---------- BRANO DA ESAMINARE

Ma torniamo alla Sarajevo underground pre-bellica. E' qui
che il primo Bregovic infiamma i giovani con gruppi rock
come Bestie, Kodeks, Jutro e soprattutto White Button (Bijelo
Dugme), la formazione che lo accompagnera' per quindici.
Poi, stanco del ruolo di idolo dei teen-ager, decide di
cambiare rotta. Il tempo dei gitani, memorabile
affresco del popolo rom in bilico tra realismo e sfrenata
fantasia, segna l'inizio della collaborazione con
Kusturica. Ma presto sulla Jugoslavia orfana di Tito
cominceranno a soffiare venti di guerra. E per l'arte non
ci sara' piu' spazio.

--------------------
---------- DATI DA UTILIZZARE

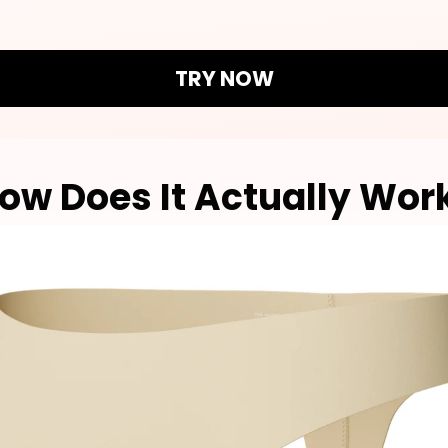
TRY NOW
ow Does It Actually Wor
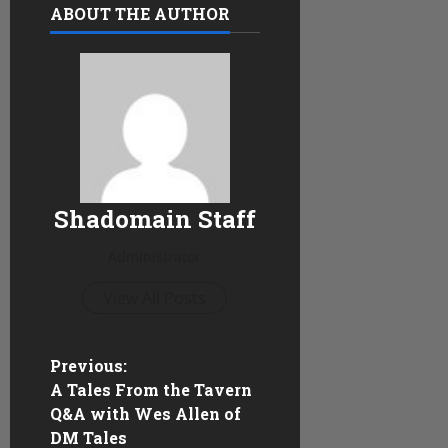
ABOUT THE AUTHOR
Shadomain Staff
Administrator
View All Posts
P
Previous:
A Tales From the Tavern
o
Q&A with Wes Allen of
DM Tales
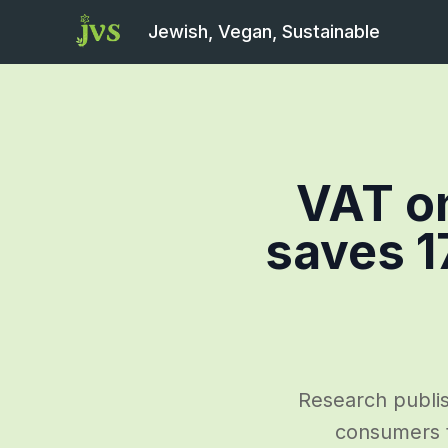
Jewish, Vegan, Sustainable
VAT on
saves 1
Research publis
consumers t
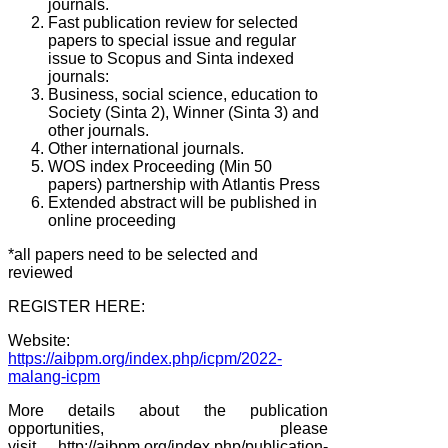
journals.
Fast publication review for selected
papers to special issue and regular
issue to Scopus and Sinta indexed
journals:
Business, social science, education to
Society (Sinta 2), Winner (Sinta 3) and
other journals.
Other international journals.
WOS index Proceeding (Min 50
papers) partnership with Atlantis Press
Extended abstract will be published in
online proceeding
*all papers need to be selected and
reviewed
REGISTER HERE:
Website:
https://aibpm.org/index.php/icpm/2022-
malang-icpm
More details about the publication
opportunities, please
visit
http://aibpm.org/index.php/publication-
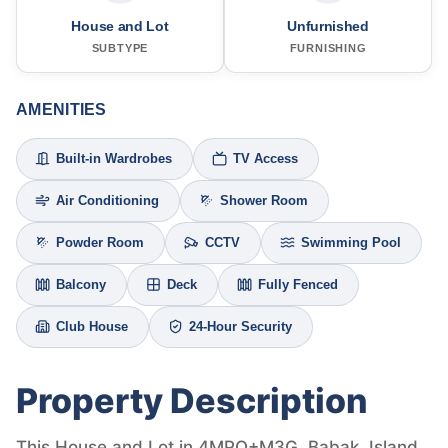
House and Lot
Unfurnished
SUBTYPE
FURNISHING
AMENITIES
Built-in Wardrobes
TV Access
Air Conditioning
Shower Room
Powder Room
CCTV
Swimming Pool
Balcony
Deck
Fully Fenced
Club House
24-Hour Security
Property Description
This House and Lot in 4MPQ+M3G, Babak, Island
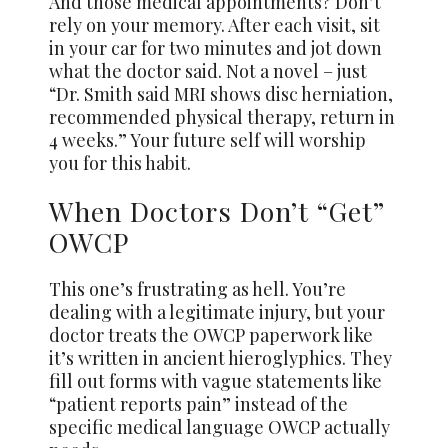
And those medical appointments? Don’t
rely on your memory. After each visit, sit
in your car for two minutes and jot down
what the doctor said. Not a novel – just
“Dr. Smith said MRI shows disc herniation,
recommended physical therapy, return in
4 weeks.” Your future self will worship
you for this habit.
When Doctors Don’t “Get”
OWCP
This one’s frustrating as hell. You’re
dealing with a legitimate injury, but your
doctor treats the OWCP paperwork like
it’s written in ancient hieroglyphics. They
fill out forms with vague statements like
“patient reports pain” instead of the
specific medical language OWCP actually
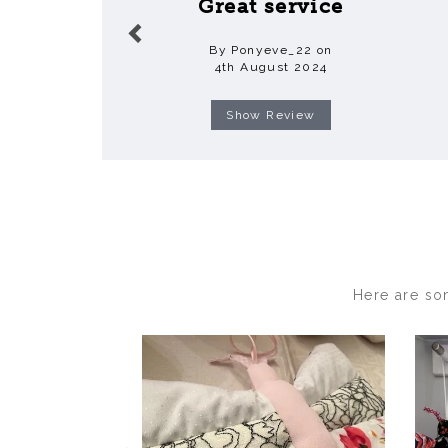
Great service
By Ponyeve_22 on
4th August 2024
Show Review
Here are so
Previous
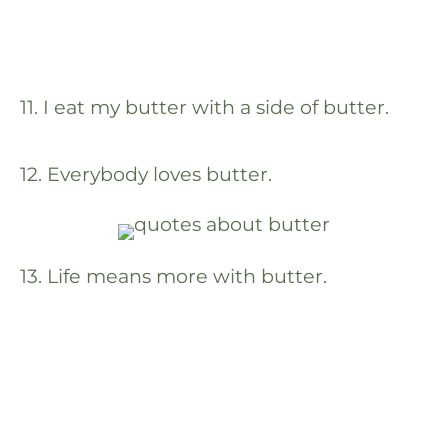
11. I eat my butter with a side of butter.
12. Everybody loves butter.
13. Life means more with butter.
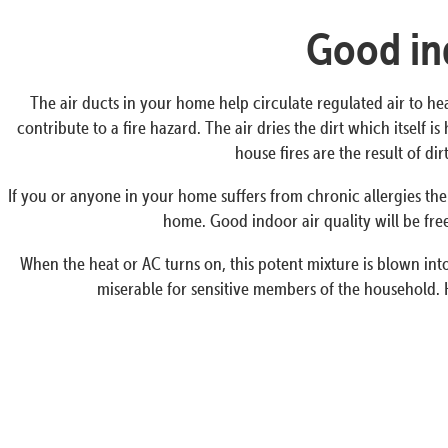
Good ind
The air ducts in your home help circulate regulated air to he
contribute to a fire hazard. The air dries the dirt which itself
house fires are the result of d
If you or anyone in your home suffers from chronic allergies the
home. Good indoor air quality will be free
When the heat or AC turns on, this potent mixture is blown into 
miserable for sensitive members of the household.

--------------------

- ESERCIZI -
1. Rispondi alle seguenti domande sul brano su Bregovic:
(a) Con quali gruppi rock il primo Bregovic infiamma i giovani nella Sarajevo underground pre-bellica?
(b) Quale opera segna l'inizio della collaborazione con Kusturica?
(c) Di quale ruolo Bregovic è stanco quando decide di cambiare rotta?
2. Ripeti senza modifiche la parte delle righe che va dal loro inizio fino alla linea contenente "This House and Lot in 4MPQ+M3G, Babak, Island", inclusa. Escludi le immagini.
Il brano e le righe costituiscono materiali distinti e indipendenti.

- SOLUZIONI -
1.
(a) Bestie, Kodeks, Jutro e soprattutto White Button (Bijelo Dugme).
(b) Il tempo dei gitani.
(c) Del ruolo di idolo dei teen-ager.

2.
TRY NOW
ow Does It Actually Wor
ABOUT THE AUTHOR
Shadomain Staff
Administrator
View All Posts
P
Previous:
A Tales From the Tavern
o
Q&A with Wes Allen of
DM Tales
Jewish, Vegan, Sustainable
VAT on
saves 1
Research publis
consumers t
journals.
Fast publication review for selected
papers to special issue and regular
issue to Scopus and Sinta indexed
journals:
Business, social science, education to
Society (Sinta 2), Winner (Sinta 3) and
other journals.
Other international journals.
WOS index Proceeding (Min 50
papers) partnership with Atlantis Press
Extended abstract will be published in
online proceeding
*all papers need to be selected and
reviewed
REGISTER HERE:
Website:
https://aibpm.org/index.php/icpm/2022-
malang-icpm
More details about the publication
opportunities, please
visit
http://aibpm.org/index.php/publication-
House and Lot
Unfurnished
SUBTYPE
FURNISHING
AMENITIES
Built-in Wardrobes
TV Access
Air Conditioning
Shower Room
Powder Room
CCTV
Swimming Pool
Balcony
Deck
Fully Fenced
Club House
24-Hour Security
Property Description
This House and Lot in 4MPQ+M3G, Babak, Island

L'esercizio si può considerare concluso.